As you can see in the code, starting using Thrust is very simple by just including the required headers.
The dllexport definition makes the GPURadixSort
usable from within another library. In this way we will be able to call this method from our C# library.
The GPURadixSort
method itself is simply copying the data array into a container named thrust::device_vector, resulting the data to be placed into the GPU global memory, sorting the data on the GPU and copying back the data from the GPU memory to our input array. and
the begin()
and end()
methods are iterators pointing to the data at the beginning or end of the array. For more information how to use vectors and iterators please visit the Thrust Quick Start Guide.

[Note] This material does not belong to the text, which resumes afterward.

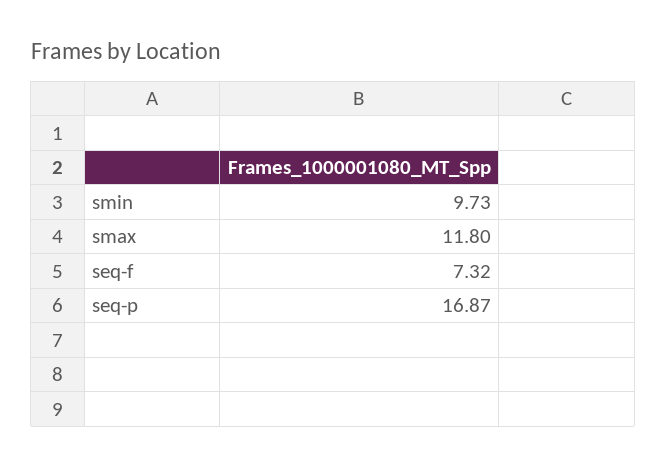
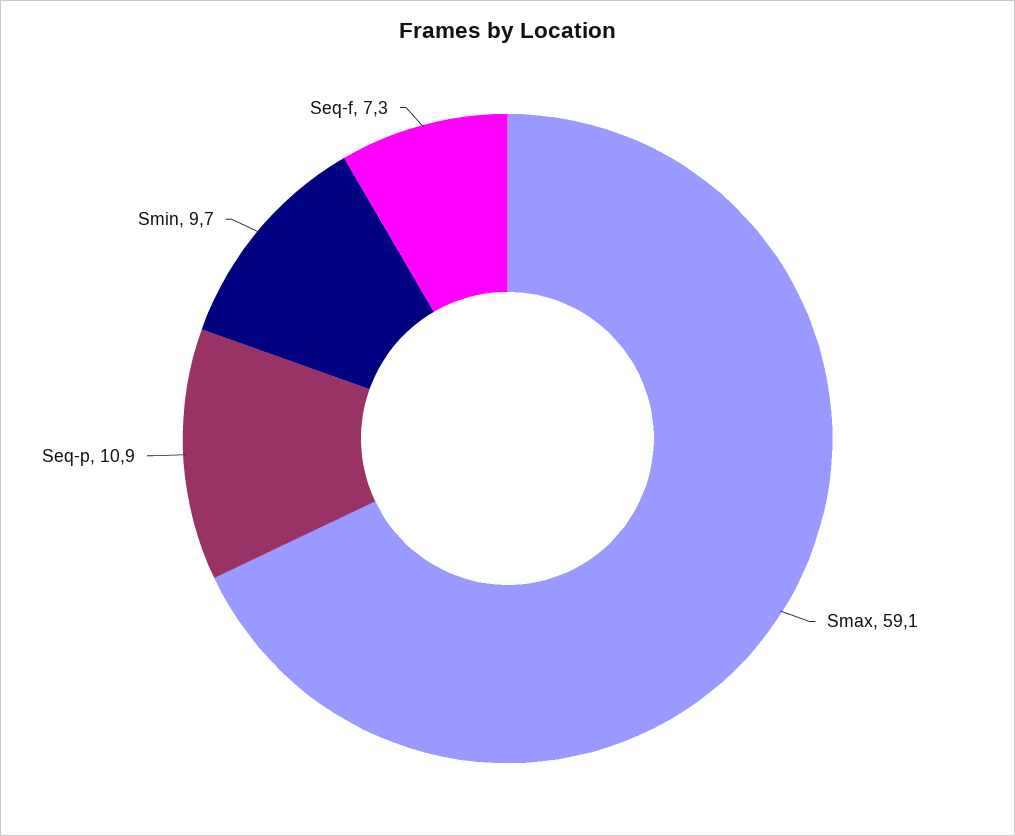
smax: 11.8 -> 59.1
seq-p: 16.87 -> 10.9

Step 5) I’m assuming you already have a C# project you can paste the following code into your class,
[DllImport("RadixSortGPU.dll", CallingConvention = CallingConvention.Cdecl)] public static extern void GPURadixSort( [MarshalAsAttribute(UnmanagedType.LPArray, ArraySubType = UnmanagedType.I4)] int[] data, uint numElements);
This code provides the information needed to call the GPURadixSort function exported from our native DLL.
Step 6) That’s it. Now you can call the GPURadixSort
within your C# code to sort your array.
Based on my environment with a NVIDIA Quadro 600 GPU, the sort takes about 1.211 seconds, which is almost 3x faster than the CPU version. The NVIDIA Quadro 600 GPU I used is a low profile graphics processor which cost about $150. 96 cores, 1GB memory and 25.6 GB/s memory bandwidth maybe sound powerful, but it is low profile compared to GPUs like Quadro 6000, with 448 cores, 6 GB memory and 144 GB/s memory bandwidth. There are also the Tesla family GPUs for high performance computing needs you may want to check out at NVIDIA.
Beyond
Below I provided some code to check if the GPU memory is enough to hold the given array, which is one of the important validations you want to perform if you target heterogeneous environments.
using namespace std; ... extern void GPURadixSort(int* data, unsigned int numElements) { int deviceID = 1; if (cudaSuccess == cudaGetDevice(&deviceID)) { cudaDeviceProp devprop; cudaGetDeviceProperties(&devprop, deviceID); unsigned int totalMem = numElements * sizeof(int); if (devprop.totalGlobalMem < totalMem) { //Handle error } } ... }
As I mentioned before, under the highlevel Thrust library the powerful CUDA API resides. If Thrust does not have the functionality you are looking for, you can always use CUDA directly. It is not as easy as using Thrust, but if you will follow the resources below, it will not take you much to start using this great technology.
 You can visit Syllabus for the CUDA Certification Exam for a quick start up.

I’m strongly recommending the following books:
– Programming Massively Parallel Processors: A handson Approach
– CUDA by Example: An Introduction to GeneralPurpose GPU Programming 
The following online courses are also very valueable:
– Programming Massively Parallel Processors with CUDA by Stanford University
– HighPerformance Computing for Engineering Applications by Wisconsin University
Conclusion
We are using parallelism mostly to gain performance when a program runs slow or we need to handle huge amount of calculation. But, I believe that parallelism is a very important software aspect allowing us to use the underlying hardware wisely and gain advantage in this competitive market, where two functionality wise similar applications can only compete on software qualities like performance. There are many parallel technologies which will allow you to achieve higher performance with the same hardware. One of them is definitely NVIDIA CUDA, and some others you want to look into are TPL, PPL, C++ AMP, CUDA, OpenCL, MPI.